According to the UCL release, the ISIS-HTTRx is taking place in the new Leonard Wolfson Experimental Neurology Centre, a custom-built facility designed to accelerate innovative treatments for neurodegenerative diseases.

“The administration of the first doses of ISIS-HTTRx marks the Centre's first use as a phase 1 'first into human' trial facility, as well as the first time that an experimental drug has been given by spinal injection in the 156-year history of the National Hospital for Neurology and Neurosurgery, part of University College London Hospitals (UCLH) NHS Foundation Trust,” the release stated.

What’s next?

“The first volunteers have been treated without any immediate complications,” the scientist-written HD research site HDBuzz observed. “The next year or so will be a period of intense study of these trial volunteers to make sure that they don’t have unexpected complications from the treatment. They’ll also be examined for a range of measures of whether or not the drug is working, which will provide critical information for planning future HD gene silencing studies.”

Depending on the pace of recruitment, Phase I most likely will end in 2017. If Phase I is successful, Phase II could follow no sooner than nine months later. All three phases of a clinical trial program typically take at least five years.

Historically, only ten percent of clinical trials ever result in a marketable drug.

Regardless, the HD community has crossed a significant threshold. Science has yet to produce an effective treatment for HD, as well as for Alzheimer’s, Parkinson’s, and other neurological disorders. HD could be the first.

Hope is palpable.

As a carrier of the deadly HD gene who lost his mother to the disease in 2006 and has tracked the Isis project since 2007, I am thrilled that our fellow HD community members have successfully made the first step in this historic clinical trial. They deserve our enthusiastic applause for volunteering.

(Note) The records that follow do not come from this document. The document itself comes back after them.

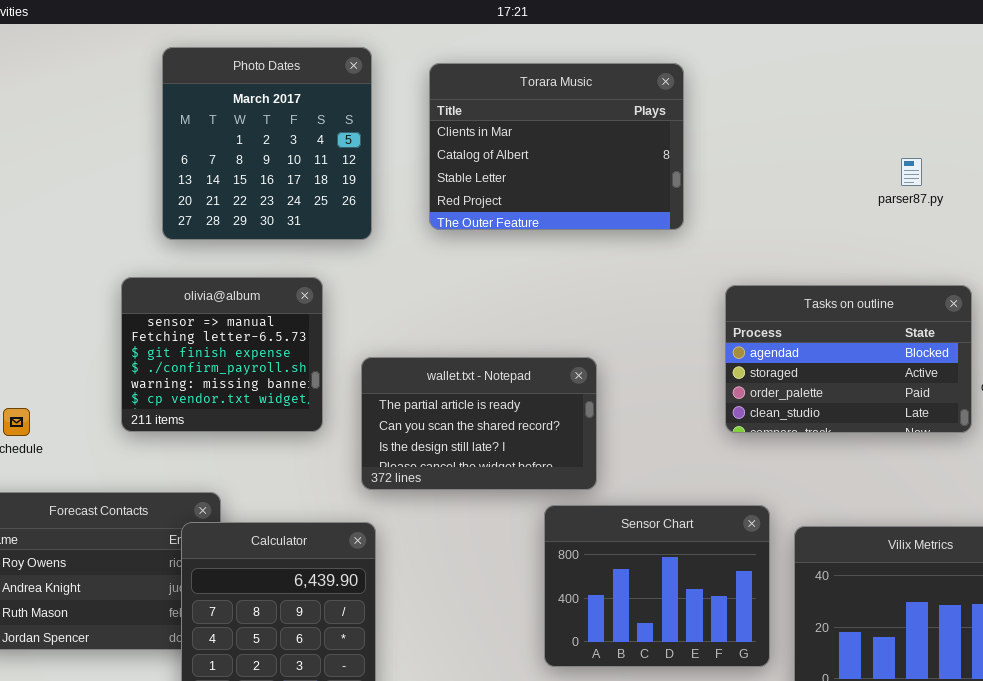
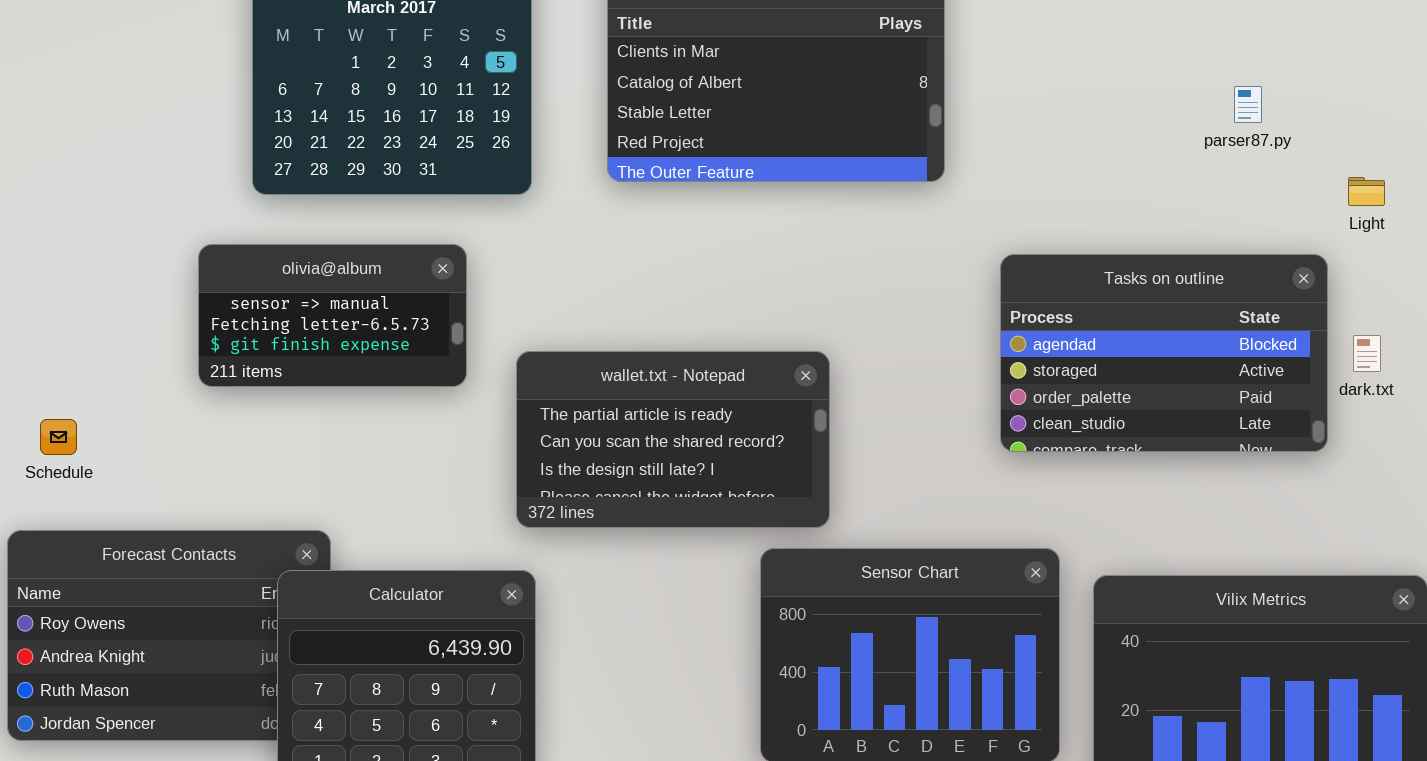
olivia@album: [121,277,323,432] -> [198,244,467,387], resized

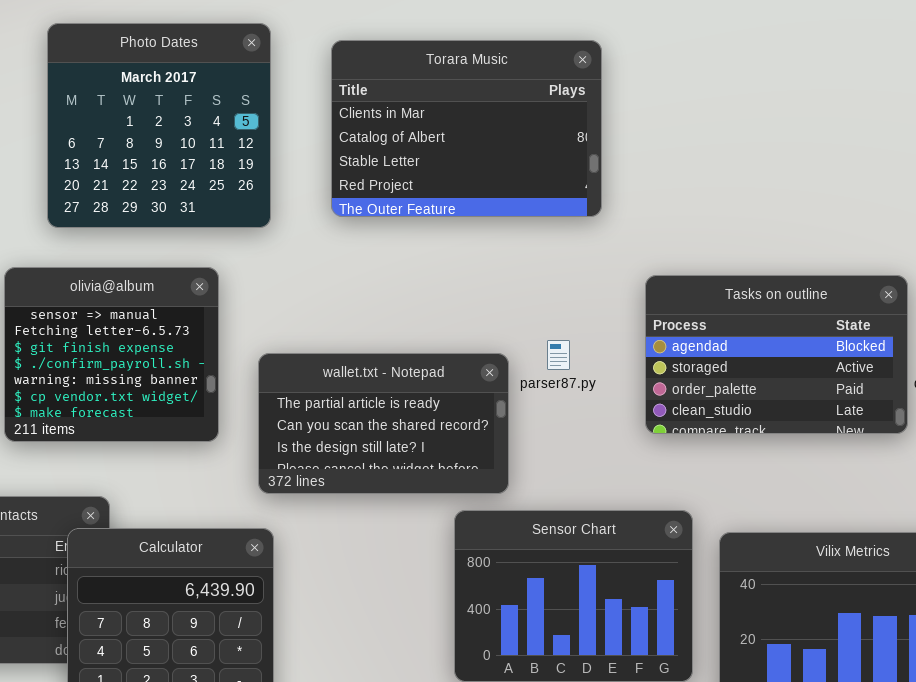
parser87.py: [1234,86,1262,123] -> [547,340,570,370], moved
olivia@album: [198,244,467,387] -> [4,267,219,442], resized

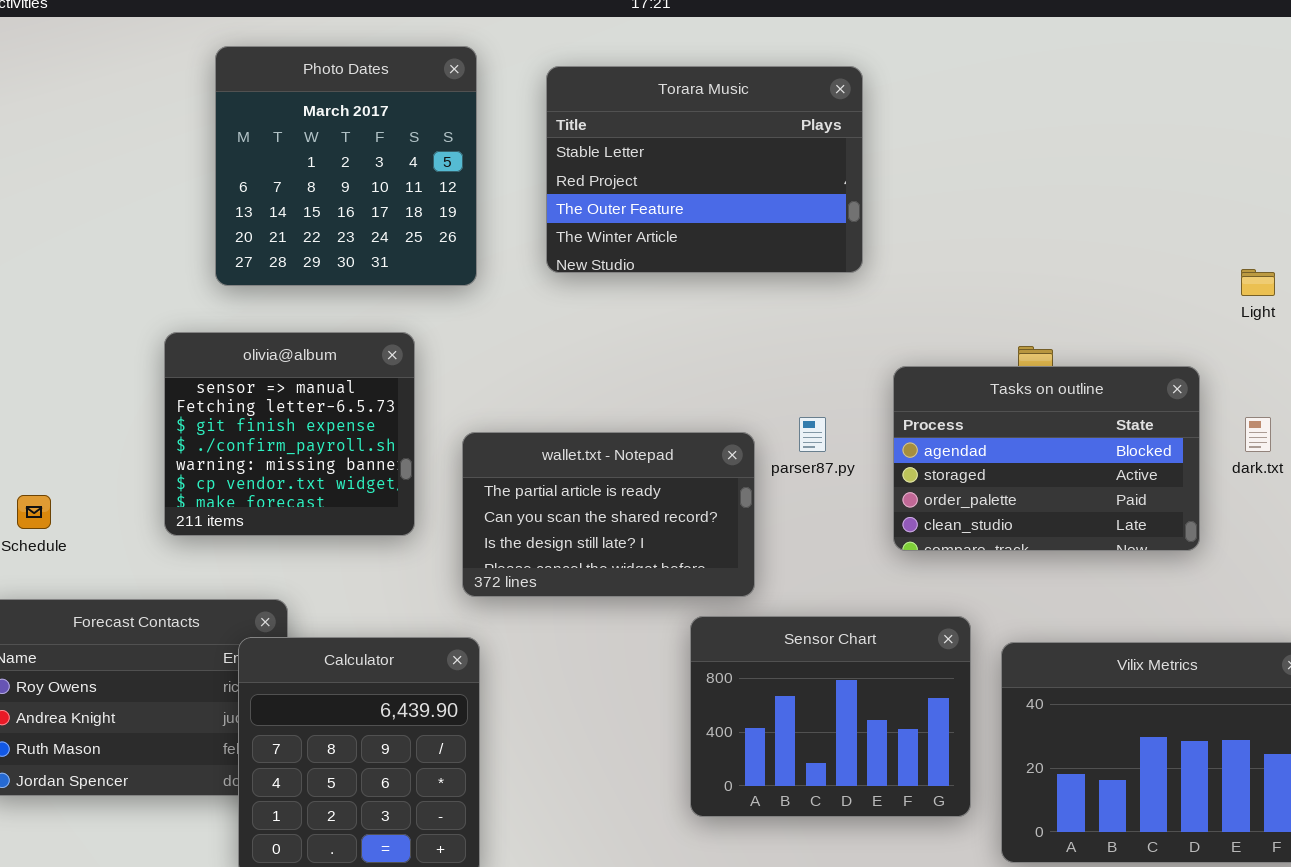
Torara Music: [331,40,602,217] -> [546,66,863,273], scrolled down 2 rows
Tasks on outline: [645,275,908,434] -> [893,366,1200,551], moved

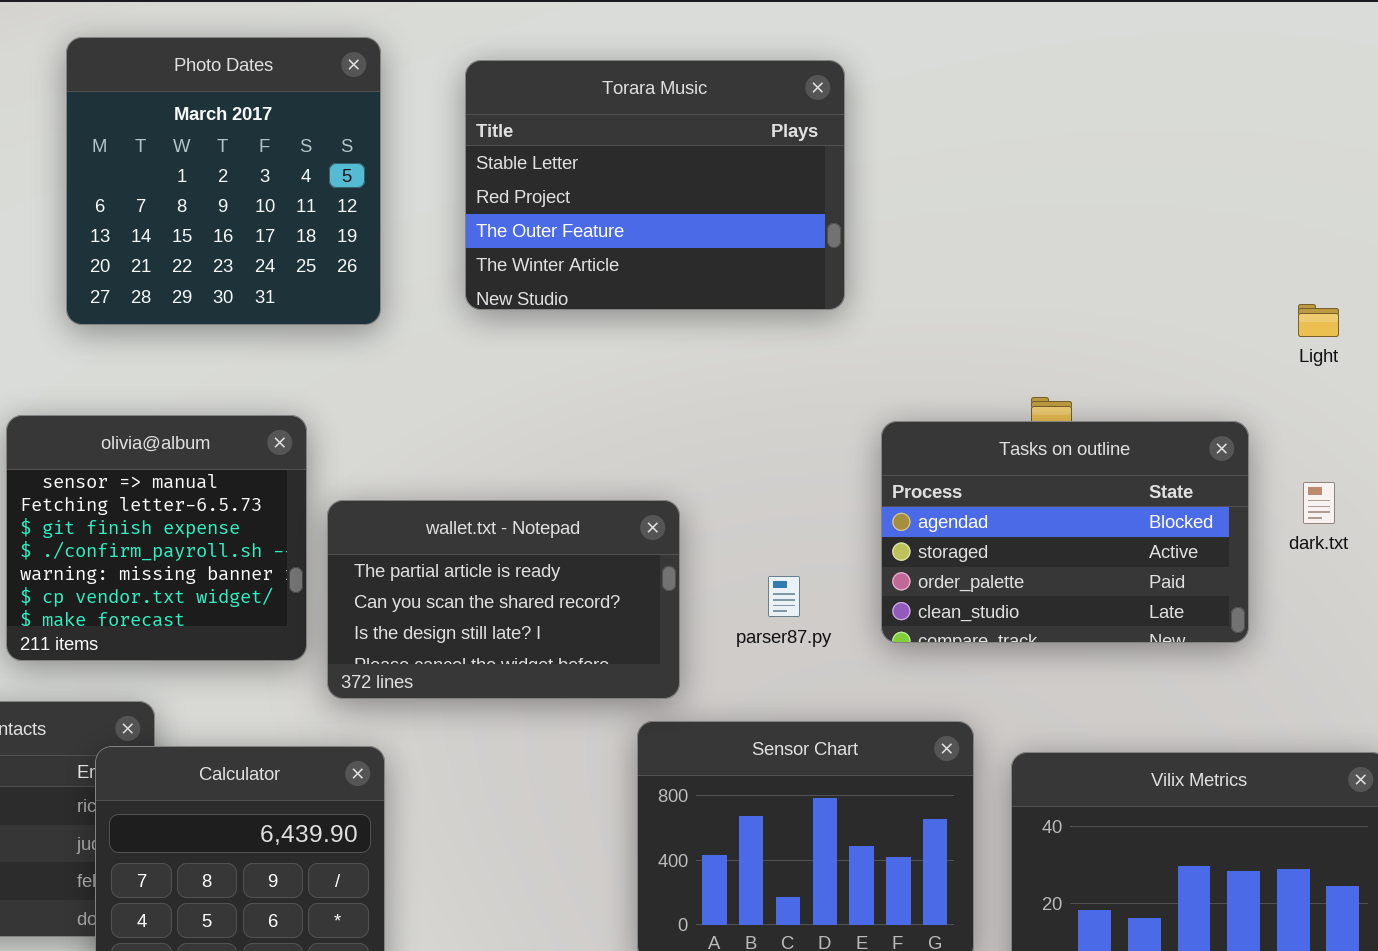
olivia@album: [164,332,415,536] -> [6,415,307,661], moved
parser87.py: [799,417,826,452] -> [768,576,800,617], moved
wallet.txt - Notepad: [462,432,755,597] -> [327,500,680,699], moved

(Disclosure: I hold a symbolic amount of Isis shares.)

3 comments:

Ricki Lewis said...

If the drug targets messenger RNA, that is not the genetic roots. That would be DNA. The expanded repeat Htt in the DNA is still there, and extra long mRNAs will still be transcribed in the absence of the drug. As I posted on Facebook, the fact that there is a trial is indeed great news. But partial information can raise expectations.

The cystic fibrosis drug Kalydeco, enormously successful, is also described as halting that disease at its roots. Kalydeco affects the protein conformation.

DNA encodes RNA, which encodes protein. Targeting anything other than DNA is NOT targeting the roots of a disease. Semantics maybe, but mechanisms are quite different, as are long term effects. Gene therapy and perhaps someday gene correction/editing using CRISPR/cas-9 would be attacking a disease at its roots.

Anonymous said...

I wish I could hug and personally thank all 36 of the volunteers for this early phase of the clinical trial. I hope, hope, hope that they will all be safe and that the intervention will prove to be effective.
Beverly Peterson

Unknown said...

That is encouraging news, Gene. Thanks for sharing. Keeping the faith and praying for the 10% miracle (on an effective drug coming out of phase I, II, and III). Let's do this!!!